Cryptocurrency transactions that are taxable
In this post we're going to discuss those cryptocurrency transactions that are taxable. We have also covered in more detail the tax treatment of cryptocurrency for businesses and individuals in earlier posts
Investing in cryptocurrency continues to be popular despite the recent collapse of the FTX exchange. Additionally, there is still some misconception about when cryptocurrency transactions are taxable. This topic is therefore worth a recap from when we first posted a number of years ago.
Additionally, The Financial Conduct Authority (FCA) has now updated the Anti-Money Laundering Regulations to include the following activities involving cryptocurrency transactions:
These categories of business are ‘obliged entities’ under the new AML legislation, bringing them into line with traditional financial institutions such as banks. This means businesses in this sector are obliged to implement measures to counter money laundering. For example undertaking customer due diligence KYC in the case of a cryptocurrency exchange.

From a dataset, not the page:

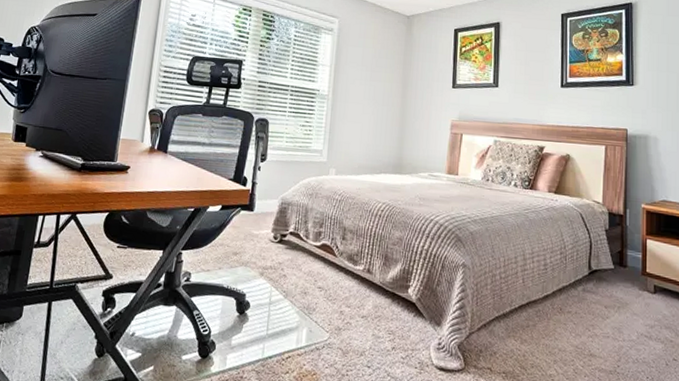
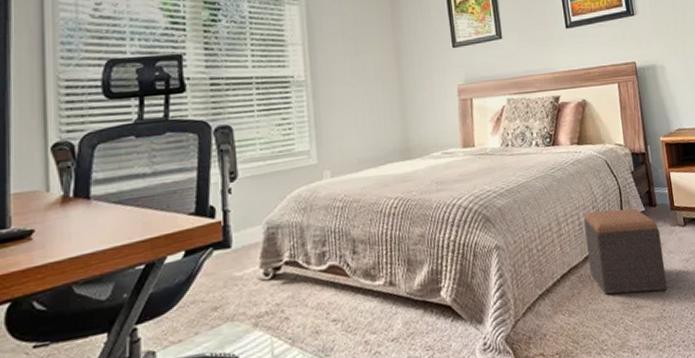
footstool: none [548,256,627,349] -> present [584,208,668,295]

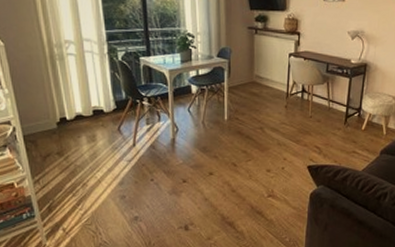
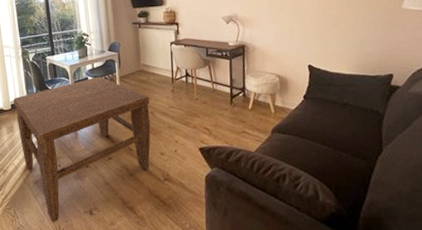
coffee table: none [96,85,261,239] -> present [13,76,151,223]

It is therefore now even more important to ensure that you are compliant, whether you are an individual or business involved in the cryptocurrency space. Invariably you will therefore also need to be aware of when cryptocurrency transactions are taxable and these are discussed below:
Cryptocurrency received as employment income
In HMRC's view, where cryptocurrency is received as payment from an employment income these count as ‘money’s worth’, and are subject to Income Tax and National Insurance contributions on the value of the cryptocurrency when it is received.
HMRC's opinion is that where cryptocurrency is an exchange token - for example bitcoin and it can be disposed of via an exchange for fiat currency, they are regarded as readily convertible assets. The employer is therefore required to account to HMRC for the tax and National Insurance contributions due on the best estimate of the value of that asset.
The only exception to this rule might be where there was no market for the cryptocurrency received. For example where the token was not listed on an exchange and and acquisition was not freely available by a third party. In this case, the individual would potentially need to disclose and pay tax on the value of the cryptocurrency received under Self-Assessment.
Any subsequent disposal of the cryptocurrency received through employment may result in a chargeable gain for Capital Gains Tax purposes.
Cryptocurrency received from mining transactions
Cryptocurrency can be awarded to ‘miners’ for verifying additions to the blockchain digital ledger. Mining will typically involve using computers to solve difficult mathematical problems in order to generate new cryptocurrency tokens.
You will be taxed on the £sterling equivalent value of any cryptocurrency when awarded. Whether your crypto mining activity amounts to a taxable trade (with the cryptoassets as trade receipts) will depend on the particular facts and taking into account the badges of trade.
Alternatively the value of any cryptocurrency mined will be taxed as miscellaneous income (as opposed to trading profits) and subject to income or corporation tax.
Buying and selling cryptocurrency
Again as with the mining of cryptocurrency, the £sterling equivalent of any profits/losses realised from buying and selling cryptocurrency will be taxable. (regardless of whether there are any conversions to fiat currency).
The default position for HMRC is that only in exceptional circumstances would they consider a person or business conducting a financial trading activity.
Exchanging tokens for a different type of token
Where one form of cryptocurrency is exchanged for another form of cryptocurrency then as is the case for buying and selling cryptocurrency, any resulting profit (or loss) will be subject to capital gains tax rules.
There is no disposal (taxable event) if you retain beneficial ownership of your cryptocurrency throughout a transaction, An example of this would be moving cryptocurrency between different wallets.
Additionally where you are using a mixer, tumbler or similar service and receive the same cryptocurrency you placed in the transaction this will not be considered a disposal. However, there will be a taxable event where an individual receives a different token from the one they originally placed in the transaction.
Using cryptocurrency to pay for goods or services
If you use your cryptocurrency to pay for goods or services, you will be deemed to have disposed of this at the £sterling equivalent on the date of the transaction. If this represents only part of an existing cryptocurrency holding you will also need to consider the matching rules for pooling cryptocurrency.
Giving cryptocurrency to another person
If you give cryptocurrency to another person who is not your spouse or civil partner, you need to consider the £sterling value of what has been given away. For Capital Gains Tax purposes, you are treated as having received this £sterling value even if you don't actually receive anything.
If you donate cryptocurrency to a charity, you will not have to pay tax on this transaction. However this exemption does not extend to tainted donations and potentially where you dispose of the cryptocurrency for more than it's acquisition cost thus realising a gain.
These are the principle cryptocurrency transactions you need to be aware of, however we will cover other aspects of crypto taxes in future posts.